§ Elenco dei compiti
[A] Nell'articolo sull'incendio di Borgo a Mozzano, chi ha ricevuto l'ultima telefonata della ragazza?
[B] Prosegui l'articolo sull'incendio di Borgo a Mozzano dopo l'ultima frase riportata.

§ Estratto del documento
● ● ● ● ● ● ●

Il drammatico racconto dello zio di Gulia Salotti, la quattordicenne morta in un incendio in una abitazione a Borgo a Mozzano, nella provincia di Lucca: “Mi ha telefonato nel cuore della notte e siamo corsi fuori. Ma era già un disastro: il fuoco aveva avvolto la casa. C’era un muro di fiamme e fumo”.

“Presto zio, zia, correte, sta bruciando casa”. Sono state queste le ultime parole pronunciate da Giulia Salotti, la ragazzina di quattordici anni che ha perso la vita la notte tra martedì e mercoledì nell’incendio della sua casa colonica bifamiliare a Borgo a Mozzano, nella provincia di Lucca. Una ultima disperata telefonata che la giovanissima ha fatto allo zio Angelo Giusti, marito della sorella del padre. “Mi ha telefonato nel cuore della notte col cellulare – le parole dello zio riportate dai quotidiani locali – e siamo corsi fuori. Ma era già un disastro: il fuoco aveva avvolto la casa e Massimiliano (il padre della vittima, che ha fatto il possibile per salvarla) cercava di entrare nella mansarda per soccorrere Giulia. Ma c’era un muro di fiamme e fumo. Abbiamo gridato, ma lei non rispondeva…”. Il padre di Giulia, che era con lei nella casa la notte dell’incendio, è rimasto ustionato nel tentativo di salvarla dalle fiamme ed è stato soccorso dal 118.

● ● ● ● ● ● ●

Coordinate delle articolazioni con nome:
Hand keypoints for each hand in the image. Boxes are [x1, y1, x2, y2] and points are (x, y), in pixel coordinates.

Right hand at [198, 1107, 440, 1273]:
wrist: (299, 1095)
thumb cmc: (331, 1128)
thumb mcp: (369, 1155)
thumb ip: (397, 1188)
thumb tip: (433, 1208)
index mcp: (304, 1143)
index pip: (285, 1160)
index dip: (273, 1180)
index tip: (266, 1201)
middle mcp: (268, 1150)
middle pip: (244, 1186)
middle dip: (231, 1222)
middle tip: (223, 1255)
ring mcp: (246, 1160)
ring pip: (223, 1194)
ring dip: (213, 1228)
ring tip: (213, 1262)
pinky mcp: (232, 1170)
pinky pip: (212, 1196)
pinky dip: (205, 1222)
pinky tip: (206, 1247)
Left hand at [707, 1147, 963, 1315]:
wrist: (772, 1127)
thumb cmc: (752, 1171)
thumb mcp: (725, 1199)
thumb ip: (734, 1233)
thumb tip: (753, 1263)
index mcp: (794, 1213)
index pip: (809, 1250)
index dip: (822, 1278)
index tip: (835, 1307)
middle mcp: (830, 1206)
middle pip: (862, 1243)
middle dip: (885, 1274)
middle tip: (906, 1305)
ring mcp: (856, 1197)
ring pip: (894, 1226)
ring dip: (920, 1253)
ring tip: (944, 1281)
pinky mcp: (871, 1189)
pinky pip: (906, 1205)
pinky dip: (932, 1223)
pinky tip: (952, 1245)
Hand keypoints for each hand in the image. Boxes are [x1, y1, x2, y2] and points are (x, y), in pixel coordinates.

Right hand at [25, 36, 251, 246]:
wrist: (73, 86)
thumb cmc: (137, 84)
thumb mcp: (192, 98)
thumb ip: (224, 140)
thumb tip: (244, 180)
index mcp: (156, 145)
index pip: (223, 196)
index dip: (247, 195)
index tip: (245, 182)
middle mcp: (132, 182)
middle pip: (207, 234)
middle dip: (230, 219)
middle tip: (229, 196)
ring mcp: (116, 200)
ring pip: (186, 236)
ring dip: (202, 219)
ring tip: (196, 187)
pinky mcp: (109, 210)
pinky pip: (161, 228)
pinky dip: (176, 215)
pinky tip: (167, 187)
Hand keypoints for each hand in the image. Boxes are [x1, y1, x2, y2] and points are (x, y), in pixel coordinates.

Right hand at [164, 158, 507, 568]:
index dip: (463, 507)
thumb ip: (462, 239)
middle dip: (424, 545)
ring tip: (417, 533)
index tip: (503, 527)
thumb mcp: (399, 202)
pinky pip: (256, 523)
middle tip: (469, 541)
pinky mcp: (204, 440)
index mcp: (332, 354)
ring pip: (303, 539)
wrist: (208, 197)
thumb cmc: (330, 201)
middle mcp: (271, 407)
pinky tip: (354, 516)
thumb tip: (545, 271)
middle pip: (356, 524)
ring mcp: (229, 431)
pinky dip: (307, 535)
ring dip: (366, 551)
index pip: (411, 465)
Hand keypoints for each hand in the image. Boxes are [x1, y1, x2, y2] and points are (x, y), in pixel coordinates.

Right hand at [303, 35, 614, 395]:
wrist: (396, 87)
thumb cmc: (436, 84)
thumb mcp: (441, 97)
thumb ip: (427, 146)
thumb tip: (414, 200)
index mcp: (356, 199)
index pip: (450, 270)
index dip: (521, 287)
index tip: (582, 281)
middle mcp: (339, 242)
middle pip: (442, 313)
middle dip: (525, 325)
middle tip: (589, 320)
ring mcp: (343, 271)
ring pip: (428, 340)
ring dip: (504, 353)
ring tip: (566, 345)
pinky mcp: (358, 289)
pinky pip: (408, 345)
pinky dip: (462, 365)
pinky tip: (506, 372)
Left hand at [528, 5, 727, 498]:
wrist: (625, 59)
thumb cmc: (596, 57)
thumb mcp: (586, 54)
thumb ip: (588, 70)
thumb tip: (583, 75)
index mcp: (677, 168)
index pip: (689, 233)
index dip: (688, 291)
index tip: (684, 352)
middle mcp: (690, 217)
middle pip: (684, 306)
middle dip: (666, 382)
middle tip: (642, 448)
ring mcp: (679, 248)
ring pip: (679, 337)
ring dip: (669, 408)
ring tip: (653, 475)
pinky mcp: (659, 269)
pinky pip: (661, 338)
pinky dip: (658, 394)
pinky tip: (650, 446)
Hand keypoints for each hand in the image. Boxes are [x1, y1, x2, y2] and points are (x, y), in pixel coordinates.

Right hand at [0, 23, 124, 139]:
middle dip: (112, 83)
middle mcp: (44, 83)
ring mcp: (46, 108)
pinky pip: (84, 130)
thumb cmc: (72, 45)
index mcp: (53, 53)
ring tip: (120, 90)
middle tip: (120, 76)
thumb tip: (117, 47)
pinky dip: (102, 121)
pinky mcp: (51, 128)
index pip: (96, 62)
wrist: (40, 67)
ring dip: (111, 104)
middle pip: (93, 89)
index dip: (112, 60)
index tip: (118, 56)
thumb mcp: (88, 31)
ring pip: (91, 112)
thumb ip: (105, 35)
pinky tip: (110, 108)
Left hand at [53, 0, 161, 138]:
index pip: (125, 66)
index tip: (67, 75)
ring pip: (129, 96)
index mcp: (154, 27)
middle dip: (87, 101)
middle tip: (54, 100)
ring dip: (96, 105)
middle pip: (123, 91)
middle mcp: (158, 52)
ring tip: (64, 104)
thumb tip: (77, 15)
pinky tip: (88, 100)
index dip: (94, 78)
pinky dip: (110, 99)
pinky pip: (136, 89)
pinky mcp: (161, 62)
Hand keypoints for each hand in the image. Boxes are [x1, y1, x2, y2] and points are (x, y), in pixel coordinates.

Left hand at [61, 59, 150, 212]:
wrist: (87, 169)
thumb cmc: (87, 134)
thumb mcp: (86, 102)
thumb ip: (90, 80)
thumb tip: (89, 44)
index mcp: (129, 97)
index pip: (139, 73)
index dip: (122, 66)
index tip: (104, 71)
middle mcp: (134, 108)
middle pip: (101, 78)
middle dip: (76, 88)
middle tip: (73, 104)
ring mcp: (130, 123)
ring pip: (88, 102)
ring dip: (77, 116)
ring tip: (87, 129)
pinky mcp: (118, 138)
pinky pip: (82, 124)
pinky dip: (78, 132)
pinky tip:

● ● ● ● ● ● ●

§ Risposte numerate
[A] L'ha ricevuta lo zio Angelo Giusti, marito della sorella del padre.

[B]
Lutto cittadino il giorno del funerale – I primi a intervenire sul posto dopo le 2 di notte sono stati il comandante della stazione dei carabinieri di Borgo a Mozzano e un altro militare. Ma neppure loro hanno potuto far nulla: non sono riusciti a entrare nella casa a causa delle fiamme. Dopo la tragedia, il sindaco Patrizio Andreuccetti ha affidato al suo profilo Facebook un messaggio di cordoglio e ha annunciato il lutto cittadino per il giorno del funerale. “Per la piccola Giulia, per la sua famiglia, proclamiamo lutto cittadino per il giorno del funerale. Ancora non ci è dato sapere quando si terrà, in ogni caso predisponiamo un provvedimento ufficiale. Per quel poco che possiamo fare, mi sembra la cosa più opportuna. Siamo tutti sconvolti”, ha scritto. Giulia Salotti frequentava l’Iti Ferrari a Borgo a Mozzano, dove nel giorno della tragedia le lezioni sono state sospese. La preside ha chiamato in supporto una psicologa in supporto ai compagni della vittima.